Automatic Differentiation

import neurenix
from neurenix.optim import SGD

# Create tensors with gradient tracking
x = neurenix.Tensor([1, 2, 3, 4], requires_grad=True)
y = neurenix.Tensor([2, 2, 2, 2])

# Define a simple computation graph
z = neurenix.mul(x, y)  # z = x * y
w = neurenix.sum(z)     # w = sum(z)

# Compute gradients
w.backward()

# Print gradients
print(f"x: {x.numpy()}")
print(f"y: {y.numpy()}")
print(f"z: {z.numpy()}")
print(f"w: {w.numpy()}")
print(f"dw/dx: {x.grad.numpy()}")  # Should be [2, 2, 2, 2]

# Create an optimizer
optimizer = SGD([x], lr=0.1)

# Optimization loop
for i in range(5):
    # Forward pass
    z = neurenix.mul(x, y)
    w = neurenix.sum(z)

    # Backward pass
    optimizer.zero_grad()
    w.backward()

    # Update parameters
    optimizer.step()

    print(f"Iteration {i+1}, x: {x.numpy()}, w: {w.numpy()}")

Conclusion

The Tensor Operations module of Neurenix provides a comprehensive set of operations for building and training machine learning models. Its multi-language architecture with a high-performance Rust/C++ core enables optimal performance across a wide range of devices, from edge devices to multi-GPU clusters.

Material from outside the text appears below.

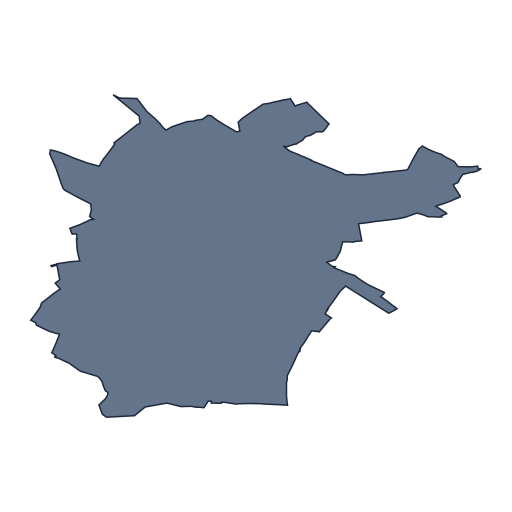 Jēkabpils, Jekabpils, Latvia
{"feature_id": "27541924B6022937125095", "entity_name": "Jēkabpils", "entity_type": "district", "adm_level": 2, "iso_a3": "LVA", "parent_name": "Latvia", "parent_adm1": "Jekabpils", "projection": "robinson", "projection_center": [25.88, 56.501], "detail": "fine", "context": "isolated", "style": "filled", "palette": "slate", "viewbox_px": 512, "rotation_deg": 0, "n_neighbors": 0, "source": "geoboundaries", "source_scale": "gbopen_adm2", "svg_char_len": 5879}
<svg xmlns="http://www.w3.org/2000/svg" viewBox="0 0 512 512"><path d="M50.1,152.0L49.6,153.6L56.1,168.6L61.3,183.9L63.1,188.4L64.7,190.2L78.5,197.7L90.7,203.9L91.3,210.1L89.6,216.5L93.6,219.4L90.6,219.6L80.2,224.5L69.9,228.3L70.0,228.6L71.6,233.0L72.2,234.1L76.6,233.9L77.1,238.7L76.5,238.7L76.6,239.9L76.6,241.6L76.7,242.7L76.9,245.3L76.9,246.4L77.0,247.9L77.1,248.9L77.3,250.7L77.5,251.5L77.8,252.8L78.0,254.1L78.4,255.5L78.6,256.6L79.8,261.0L78.4,261.1L74.3,261.4L72.4,261.5L71.1,261.6L56.8,263.8L56.1,264.3L54.9,264.6L54.2,264.8L51.0,265.6L51.5,266.6L53.2,266.2L54.9,265.7L56.9,265.2L57.7,268.9L58.5,273.4L59.1,276.9L59.9,279.6L55.2,283.1L60.3,289.1L58.7,290.0L54.9,292.6L51.4,295.3L47.2,298.6L41.5,303.0L40.2,307.1L35.8,313.5L30.7,320.2L35.6,322.7L36.5,325.2L49.1,331.3L59.6,334.3L59.1,335.3L58.4,337.2L57.4,339.4L56.4,342.2L55.8,343.5L55.1,345.3L53.8,348.3L53.7,348.7L51.7,352.8L53.1,353.6L56.0,355.9L54.7,357.0L56.4,357.9L56.9,357.6L58.7,358.4L69.1,363.2L79.1,370.4L80.9,371.4L95.9,375.9L96.9,376.1L99.0,377.6L102.0,381.4L102.8,384.2L103.2,385.6L103.8,387.1L105.2,390.5L106.1,391.3L107.8,392.3L107.9,394.4L105.5,398.7L103.3,400.8L98.9,405.0L102.4,414.3L106.5,417.2L107.0,417.2L134.5,415.7L145.2,407.0L167.0,403.1L181.0,406.6L190.8,406.3L192.3,406.5L193.5,406.7L195.3,407.1L199.8,407.3L204.0,407.7L208.3,401.0L211.5,401.3L211.2,403.0L216.4,403.2L217.9,403.3L219.1,403.2L220.8,403.2L221.5,403.2L221.6,402.2L223.7,402.2L234.7,403.9L235.9,404.1L236.2,404.1L237.3,403.8L246.1,403.6L246.9,403.5L261.4,403.7L262.1,403.8L262.4,403.9L275.7,404.6L276.7,404.6L287.5,405.2L287.1,402.3L286.5,395.8L286.5,385.8L286.5,382.5L287.2,380.1L287.3,375.7L292.8,364.6L297.1,355.1L298.7,351.7L298.8,351.6L299.8,351.7L299.9,351.4L299.5,351.3L300.1,350.0L299.9,349.9L300.4,348.6L300.0,348.5L300.3,347.9L304.1,342.8L307.2,337.9L307.5,337.3L311.7,330.8L313.5,331.1L315.1,331.4L315.3,331.1L319.2,331.9L319.9,331.0L321.7,328.9L322.5,327.9L330.6,318.4L331.2,318.1L331.4,318.0L325.1,313.8L327.8,309.5L327.1,309.6L328.8,307.2L329.7,306.0L333.0,301.6L340.4,291.0L345.6,286.1L388.4,313.0L388.8,313.2L394.6,310.2L397.1,308.7L390.2,303.6L389.1,302.7L386.9,300.9L380.8,296.6L383.8,293.6L384.4,292.5L382.4,291.5L372.2,286.7L366.9,284.0L363.4,281.7L358.8,278.7L355.7,276.2L355.1,275.6L347.2,273.1L333.9,267.7L335.2,266.7L334.3,266.4L333.8,266.9L331.9,266.1L326.8,262.2L328.1,261.6L328.6,261.3L329.1,261.4L330.6,261.4L331.3,260.8L331.6,260.9L331.9,260.6L332.7,260.4L333.0,260.6L333.2,260.3L333.6,260.1L334.9,260.1L335.8,259.2L337.0,257.4L337.6,256.4L338.1,255.6L338.6,254.1L339.7,252.4L339.9,252.2L340.6,250.2L341.5,246.5L341.7,245.3L342.6,242.0L346.6,241.8L349.0,241.9L353.8,242.1L355.7,241.3L360.5,241.1L361.8,240.8L360.7,235.1L359.1,226.6L358.6,223.7L363.9,223.1L368.7,222.5L370.1,222.3L374.4,221.6L392.2,219.5L393.6,219.3L397.0,218.9L398.3,218.7L401.5,218.1L404.5,217.4L405.8,217.0L407.1,216.6L408.2,216.2L409.6,215.7L416.9,213.1L421.8,214.4L424.6,215.3L427.0,216.4L428.3,216.6L428.7,216.7L429.4,216.8L430.3,216.8L431.8,216.8L433.6,216.8L435.1,216.9L437.2,217.0L437.8,217.0L439.6,217.1L441.8,216.9L441.5,216.6L441.4,215.9L443.3,215.0L446.4,213.8L446.7,213.7L446.1,212.8L435.9,206.3L437.6,205.6L439.8,204.9L442.5,204.0L447.1,202.4L451.9,200.5L453.0,200.0L455.1,199.1L460.1,197.0L460.1,195.6L459.5,195.1L457.3,191.5L456.7,190.6L455.5,188.7L453.4,185.1L453.3,184.6L457.8,182.7L458.6,181.5L459.7,179.0L462.7,174.5L465.3,173.8L472.2,172.1L472.4,172.4L477.0,171.2L481.3,168.6L478.2,168.9L478.3,168.4L477.6,166.1L474.7,166.5L470.5,166.8L468.5,166.9L466.0,166.8L462.2,166.8L458.1,166.6L457.0,165.2L454.9,162.4L454.1,161.4L449.6,159.1L444.9,156.7L442.8,155.4L442.0,154.5L435.6,152.4L428.9,149.6L422.9,146.3L422.8,146.2L422.3,146.0L421.9,146.3L420.9,147.2L419.3,148.5L418.4,149.4L418.2,150.1L415.5,154.8L413.6,158.1L412.1,161.0L407.6,169.6L405.6,170.1L402.8,170.4L400.6,170.6L395.9,171.2L392.1,171.6L386.9,172.1L383.6,172.4L382.7,172.4L382.5,173.0L380.5,172.9L363.3,174.8L355.4,174.6L353.4,174.4L345.8,174.9L344.8,174.4L344.0,174.2L342.6,173.2L337.0,171.0L322.0,164.8L311.1,160.5L311.4,160.2L303.1,156.4L302.3,156.6L301.2,155.9L299.6,155.0L290.3,151.3L288.7,150.3L285.4,147.9L284.0,146.5L284.7,146.5L285.4,146.6L285.9,146.9L286.2,147.0L286.7,146.8L287.6,146.8L287.7,146.4L291.1,145.3L292.4,144.9L293.1,144.7L293.8,144.6L294.6,144.3L294.8,144.0L295.0,144.0L295.8,144.2L296.2,144.1L296.5,143.9L297.5,143.2L299.1,142.2L301.1,141.0L302.3,140.3L302.7,140.0L303.2,139.5L303.6,138.8L304.3,138.1L304.8,137.3L305.2,136.8L305.5,136.8L306.0,136.8L306.2,136.6L306.4,136.4L307.1,136.1L307.6,135.9L309.1,135.8L310.3,135.3L311.7,134.6L312.7,134.1L313.4,133.6L314.6,132.9L315.7,132.1L316.6,131.9L318.6,131.7L321.0,132.0L322.5,131.6L323.5,131.1L324.4,130.2L325.4,128.8L326.7,127.1L328.0,125.3L329.0,123.9L307.5,103.1L307.0,102.2L301.9,103.7L299.2,104.6L297.3,105.1L296.3,105.5L295.4,105.9L294.7,106.3L294.5,106.5L294.6,106.2L294.6,105.6L294.5,105.2L294.2,104.5L293.7,103.7L292.6,102.1L291.5,100.5L290.4,98.6L289.8,98.9L282.6,100.1L277.2,101.4L273.2,102.2L268.8,103.4L264.7,103.9L262.7,104.3L260.1,106.2L256.4,108.7L255.0,109.6L249.5,113.3L241.9,118.6L238.2,122.3L239.9,131.1L236.6,131.9L224.0,124.6L217.0,120.2L211.0,115.7L207.9,115.3L202.5,119.3L198.7,119.8L198.4,119.9L195.9,120.3L195.1,120.4L194.3,121.0L187.1,121.6L172.1,126.7L166.0,130.1L163.0,127.4L161.1,125.3L159.9,123.3L159.4,123.0L159.1,122.8L157.6,121.2L156.0,119.6L155.3,118.9L146.5,111.1L144.7,108.6L139.8,102.1L136.9,98.5L125.0,98.2L123.1,98.2L119.3,97.9L113.1,94.8L128.2,107.1L137.6,114.9L139.1,115.8L140.1,123.1L137.1,124.7L135.6,125.9L129.4,130.8L123.8,135.2L114.0,142.8L114.7,144.2L108.2,153.0L107.4,154.0L105.4,156.6L103.7,158.6L101.4,162.2L99.2,166.2L86.7,162.8L81.8,160.9L76.9,159.2L70.9,156.8L64.0,153.9L59.7,152.4L53.3,150.4L52.3,150.4L52.2,150.3L51.6,150.2L50.6,149.9L50.3,150.0L50.4,150.5L50.1,152.0Z" fill="#64748b" stroke="#1e293b" stroke-width="1.5"/></svg>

Compared to other frameworks like TensorFlow, PyTorch, and Scikit-Learn, Neurenix's Tensor Operations module offers advantages in terms of API design, hardware support, and edge device optimization. These features make Neurenix particularly well-suited for AI agent development, edge computing, and browser-based applications.